Mason, Rorrer, Lam, Wright, Boek, Edemodi, Lane, Ferri. Photo by Jenny Graham.

Paul Sand’s new play, THE PILOT WHO CRASHED THE PARTY, boasts an intriguing title. And the description, which hints at an homage/satire of drawing room dramas, conjures images of well-dressed people with impeccable manners spouting sparkling conversation ala Noel Coward or Philip Barry. The Pilot might make you wonder if Shaw’s MISALLIANCE could also be an inspiration.

The opening, in which the cast is discovered celebrating Sally’s (Jacqueline Wright) birthday party by playing a complicated murder mystery game, feels a bit more like a screwball comedy. And the way the party guests seem mostly oblivious to the torrential storm outside, courtesy of the vivid sound by Shoshana Kuttner, the atmospheric lighting by Azra King-Abadi, and Fritz Davis’ rain projections, tells us that this is no typical drawing room play. Also atypical is the wonderfully detailed set by Jeff Rack, quite unlike anything I’ve ever seen in the Broadwater space before.

The partygoers finally notice a small plane which seems in trouble and then crashes. The Pilot (Sol Mason) stumbles in and collapses. When he regains consciousness, he has no idea who he is or what has happened. The washed-out roads and continuing rain mean that no doctor can reach the home. Concerned about the possibility the pilot has suffered a concussion, the group agrees to take turns sitting up with him to make sure he doesn’t fall asleep. The night passes with each partygoer joining the Pilot as they project their impressions or desires onto him.
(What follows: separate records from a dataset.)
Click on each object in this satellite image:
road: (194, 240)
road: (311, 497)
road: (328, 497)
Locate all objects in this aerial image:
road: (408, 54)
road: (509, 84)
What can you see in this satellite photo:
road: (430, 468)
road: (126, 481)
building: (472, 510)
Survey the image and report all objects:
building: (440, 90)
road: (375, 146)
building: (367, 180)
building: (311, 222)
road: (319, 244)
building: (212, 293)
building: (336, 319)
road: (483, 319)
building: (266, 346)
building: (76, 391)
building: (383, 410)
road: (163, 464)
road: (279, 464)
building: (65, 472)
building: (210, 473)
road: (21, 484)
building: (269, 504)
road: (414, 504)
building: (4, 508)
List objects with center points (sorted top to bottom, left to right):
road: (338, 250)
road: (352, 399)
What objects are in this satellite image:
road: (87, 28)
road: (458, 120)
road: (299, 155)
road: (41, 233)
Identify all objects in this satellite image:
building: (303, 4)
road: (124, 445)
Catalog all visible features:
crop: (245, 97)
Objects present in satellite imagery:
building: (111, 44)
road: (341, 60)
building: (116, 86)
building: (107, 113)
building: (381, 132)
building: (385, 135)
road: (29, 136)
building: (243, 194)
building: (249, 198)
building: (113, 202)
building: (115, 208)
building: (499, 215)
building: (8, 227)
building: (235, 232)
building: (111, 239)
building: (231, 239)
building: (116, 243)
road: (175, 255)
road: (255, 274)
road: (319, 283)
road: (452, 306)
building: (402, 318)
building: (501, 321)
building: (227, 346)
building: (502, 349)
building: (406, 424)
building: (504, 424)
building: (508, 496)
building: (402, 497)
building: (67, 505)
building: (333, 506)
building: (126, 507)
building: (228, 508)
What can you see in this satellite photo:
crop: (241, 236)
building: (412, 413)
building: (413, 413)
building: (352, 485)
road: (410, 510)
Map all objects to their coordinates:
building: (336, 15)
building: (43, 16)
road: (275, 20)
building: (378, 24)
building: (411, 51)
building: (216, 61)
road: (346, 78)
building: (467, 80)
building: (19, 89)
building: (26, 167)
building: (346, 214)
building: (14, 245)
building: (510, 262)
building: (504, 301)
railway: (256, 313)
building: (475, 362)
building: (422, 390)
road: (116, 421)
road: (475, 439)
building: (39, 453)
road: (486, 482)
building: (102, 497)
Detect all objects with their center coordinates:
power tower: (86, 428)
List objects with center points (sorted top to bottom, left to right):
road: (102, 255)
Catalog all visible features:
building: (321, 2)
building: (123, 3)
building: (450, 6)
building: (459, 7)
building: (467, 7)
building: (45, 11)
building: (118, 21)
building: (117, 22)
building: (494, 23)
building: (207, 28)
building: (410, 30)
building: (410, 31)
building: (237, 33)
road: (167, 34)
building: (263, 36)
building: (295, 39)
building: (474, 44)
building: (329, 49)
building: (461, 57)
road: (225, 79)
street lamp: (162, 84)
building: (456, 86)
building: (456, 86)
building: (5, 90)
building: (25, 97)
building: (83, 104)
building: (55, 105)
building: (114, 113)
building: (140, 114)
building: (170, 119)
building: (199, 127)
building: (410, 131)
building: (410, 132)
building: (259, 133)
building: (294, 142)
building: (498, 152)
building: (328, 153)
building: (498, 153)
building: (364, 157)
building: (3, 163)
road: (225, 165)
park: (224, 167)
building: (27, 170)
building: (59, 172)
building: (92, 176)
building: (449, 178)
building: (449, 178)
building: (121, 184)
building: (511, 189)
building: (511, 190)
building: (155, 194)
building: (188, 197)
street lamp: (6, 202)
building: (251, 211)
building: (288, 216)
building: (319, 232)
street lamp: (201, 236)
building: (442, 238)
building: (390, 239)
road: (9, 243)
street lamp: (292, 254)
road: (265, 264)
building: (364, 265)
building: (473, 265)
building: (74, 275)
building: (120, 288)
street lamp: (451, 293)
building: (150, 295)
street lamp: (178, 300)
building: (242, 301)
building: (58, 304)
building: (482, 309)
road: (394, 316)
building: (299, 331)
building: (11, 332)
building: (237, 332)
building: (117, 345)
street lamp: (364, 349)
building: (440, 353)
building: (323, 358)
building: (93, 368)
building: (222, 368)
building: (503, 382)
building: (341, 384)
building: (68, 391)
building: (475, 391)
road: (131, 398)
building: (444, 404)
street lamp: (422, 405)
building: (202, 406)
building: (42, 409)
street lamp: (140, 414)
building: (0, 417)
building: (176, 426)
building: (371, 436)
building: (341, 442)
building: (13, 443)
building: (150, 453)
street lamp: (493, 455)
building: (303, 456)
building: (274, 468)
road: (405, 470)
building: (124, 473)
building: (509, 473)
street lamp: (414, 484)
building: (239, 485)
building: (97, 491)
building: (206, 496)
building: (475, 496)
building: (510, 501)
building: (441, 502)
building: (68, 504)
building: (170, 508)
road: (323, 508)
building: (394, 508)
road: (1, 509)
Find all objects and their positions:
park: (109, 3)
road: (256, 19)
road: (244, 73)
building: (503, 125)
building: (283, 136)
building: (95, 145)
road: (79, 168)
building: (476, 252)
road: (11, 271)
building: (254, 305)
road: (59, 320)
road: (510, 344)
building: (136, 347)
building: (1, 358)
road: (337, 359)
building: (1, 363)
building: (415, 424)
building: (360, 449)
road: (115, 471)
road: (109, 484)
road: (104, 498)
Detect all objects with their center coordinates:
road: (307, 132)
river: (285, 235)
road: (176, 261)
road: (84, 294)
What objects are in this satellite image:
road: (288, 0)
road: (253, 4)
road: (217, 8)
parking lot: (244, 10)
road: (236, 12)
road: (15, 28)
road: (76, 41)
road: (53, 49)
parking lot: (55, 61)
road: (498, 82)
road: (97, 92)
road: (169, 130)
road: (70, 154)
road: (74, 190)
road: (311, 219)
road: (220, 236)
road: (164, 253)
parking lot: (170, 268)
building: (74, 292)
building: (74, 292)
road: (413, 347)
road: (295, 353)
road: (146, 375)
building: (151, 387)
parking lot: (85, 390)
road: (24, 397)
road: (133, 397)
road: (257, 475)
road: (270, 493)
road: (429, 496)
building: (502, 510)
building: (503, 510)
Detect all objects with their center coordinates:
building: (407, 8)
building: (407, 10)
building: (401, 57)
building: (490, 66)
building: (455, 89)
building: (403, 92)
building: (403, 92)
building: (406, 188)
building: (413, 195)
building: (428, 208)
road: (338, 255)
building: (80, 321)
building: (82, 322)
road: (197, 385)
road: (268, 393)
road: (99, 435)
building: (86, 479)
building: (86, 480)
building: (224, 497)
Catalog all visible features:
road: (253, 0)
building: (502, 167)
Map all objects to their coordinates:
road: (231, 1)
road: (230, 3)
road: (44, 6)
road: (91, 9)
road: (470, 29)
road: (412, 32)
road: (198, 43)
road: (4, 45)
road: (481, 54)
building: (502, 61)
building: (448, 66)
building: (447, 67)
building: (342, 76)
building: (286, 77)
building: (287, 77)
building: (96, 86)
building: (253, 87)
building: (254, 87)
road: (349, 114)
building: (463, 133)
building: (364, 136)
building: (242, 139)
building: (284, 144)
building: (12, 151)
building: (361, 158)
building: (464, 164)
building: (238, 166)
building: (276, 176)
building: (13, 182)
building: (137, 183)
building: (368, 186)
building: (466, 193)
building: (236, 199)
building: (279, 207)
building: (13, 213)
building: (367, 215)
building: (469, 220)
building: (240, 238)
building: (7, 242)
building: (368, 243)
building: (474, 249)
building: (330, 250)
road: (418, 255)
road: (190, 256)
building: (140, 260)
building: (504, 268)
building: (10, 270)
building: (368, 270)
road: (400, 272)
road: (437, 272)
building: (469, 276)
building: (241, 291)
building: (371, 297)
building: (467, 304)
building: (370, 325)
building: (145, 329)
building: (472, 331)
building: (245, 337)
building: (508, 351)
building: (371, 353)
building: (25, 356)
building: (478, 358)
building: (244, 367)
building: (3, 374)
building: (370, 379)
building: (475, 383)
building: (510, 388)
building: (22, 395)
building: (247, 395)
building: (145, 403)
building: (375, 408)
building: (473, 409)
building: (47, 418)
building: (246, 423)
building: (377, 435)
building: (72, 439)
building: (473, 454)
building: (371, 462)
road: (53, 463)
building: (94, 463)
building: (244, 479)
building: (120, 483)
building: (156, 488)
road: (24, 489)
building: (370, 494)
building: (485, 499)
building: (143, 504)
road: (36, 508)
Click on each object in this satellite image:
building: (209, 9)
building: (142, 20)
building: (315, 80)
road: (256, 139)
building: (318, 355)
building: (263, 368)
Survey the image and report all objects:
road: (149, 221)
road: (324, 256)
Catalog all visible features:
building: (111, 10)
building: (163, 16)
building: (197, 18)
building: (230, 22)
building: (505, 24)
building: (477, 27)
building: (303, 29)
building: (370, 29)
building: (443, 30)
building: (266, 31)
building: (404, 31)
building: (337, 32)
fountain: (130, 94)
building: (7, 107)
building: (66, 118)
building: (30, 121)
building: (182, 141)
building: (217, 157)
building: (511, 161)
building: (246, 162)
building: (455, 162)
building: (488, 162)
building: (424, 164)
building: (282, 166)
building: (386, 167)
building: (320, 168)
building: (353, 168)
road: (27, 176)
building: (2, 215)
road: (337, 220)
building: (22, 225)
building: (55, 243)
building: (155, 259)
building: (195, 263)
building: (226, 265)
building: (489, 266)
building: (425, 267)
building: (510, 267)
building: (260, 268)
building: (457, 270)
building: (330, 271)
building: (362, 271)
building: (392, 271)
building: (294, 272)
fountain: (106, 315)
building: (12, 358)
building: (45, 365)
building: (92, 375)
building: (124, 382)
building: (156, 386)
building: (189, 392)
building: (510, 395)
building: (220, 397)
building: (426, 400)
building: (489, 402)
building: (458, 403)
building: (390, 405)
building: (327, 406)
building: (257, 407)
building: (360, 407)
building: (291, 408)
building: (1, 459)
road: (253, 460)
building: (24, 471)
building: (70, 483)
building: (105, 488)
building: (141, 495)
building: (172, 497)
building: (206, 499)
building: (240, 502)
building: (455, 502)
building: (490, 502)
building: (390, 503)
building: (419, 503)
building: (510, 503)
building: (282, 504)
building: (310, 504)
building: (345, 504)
Sand also directs the production, coaxing strong and quirky performances from his talented cast. Wright is a celebrated scene-stealer in LA’s intimate theaters, and she delights with every appearance. Mason’s Pilot is, by plot necessity, a blank slate. But, intentional or not, one can see much of the young Paul Sand in his performance. Claudia Ferri’s Italian movie star is a bundle of nerves, and Debra Lane’s Caterer for the evening reveals a classically trained voice and a very bizarre story. The remaining men in the cast feel less defined, but Lee Boek and Francis C. Edimobi ably add to the growing absurdism of the story. Classy and welcome additions to the cast are onstage Violinist Yennie Lam and Cellist Chris Rorrer. 

Playwright Sand has given Director Sand a difficult problem in the repetitive nature of the individual cast members sitting with the Pilot. While each scene has its own dramatic arc, the play itself never finds a motor to power all these disparate stories into compelling theatre.